Primeiro: onde estava a lei que permitia impedir o financiamento de partes relacionadas? Segundo: onde havia informação suficiente e conclusiva que nos permitisse dizer que estávamos perante o que veio a acontecer depois? Terceiro: o que veio a acontecer depois não tem que ver com a natureza da tomada de risco de crédito, é uma conjugação de factores. Há factores comuns ao sistema bancário, que resultam da crise, e outros específicos, que resultam da relação com a área não financeira – e ainda outros que resultam de comportamentos internos do banco.
Posso concluir que não acha justa?
Invertia a questão: gostaria muito de ter [tido] naquela altura um quadro legal que tivesse impedido a acumulação de uma exposição a entidades relacionadas, gostaria muito de ter um quadro de governação que permitisse às diferentes entidades da validação de contas uma maior continuidade de acompanhamento. Se tudo isto funcionasse perfeitamente, nunca haveria possibilidade de haver surpresas.
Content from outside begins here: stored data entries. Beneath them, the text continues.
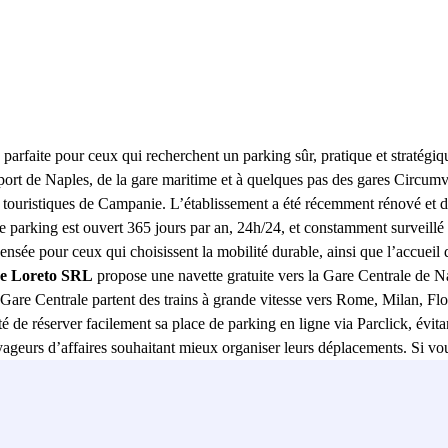
n parfaite pour ceux qui recherchent un parking sûr, pratique et straté
u port de Naples, de la gare maritime et à quelques pas des gares Circu
ons touristiques de Campanie. L’établissement a été récemment rénové et d
Le parking est ouvert 365 jours par an, 24h/24, et constamment surveillé 
pensée pour ceux qui choisissent la mobilité durable, ainsi que l’accueil
e Loreto SRL
propose une navette gratuite vers la Gare Centrale de Nap
 Gare Centrale partent des trains à grande vitesse vers Rome, Milan, Flor
é de réserver facilement sa place de parking en ligne via Parclick, évitant
oyageurs d’affaires souhaitant mieux organiser leurs déplacements. Si vo
ttle - Stazione Centrale
est le bon choix : fiable, moderne et toujour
Mudaria alguma coisa do que fez?
Necessariamente, com o conhecimento que se tem depois, seria muito mais... não diria mais agressivo, porque a lei não me permitiria. Mas teria pelo menos uma angústia muito superior, porque estaria limitado pela lei...
Mas não poderia fazer mais?
O que fizemos era o que se podia fazer, numa avaliação justa sobre a informação que tínhamos disponível, com o bom senso que exigia a situação. É muito fácil hoje, com a informação que temos, fazer juízo sobre aquela época. Agora, quantos comentadores me censuraram pelo facto de não ter autorizado um sucessor do dr. Ricardo Salgado a assumir as funções? Quantos?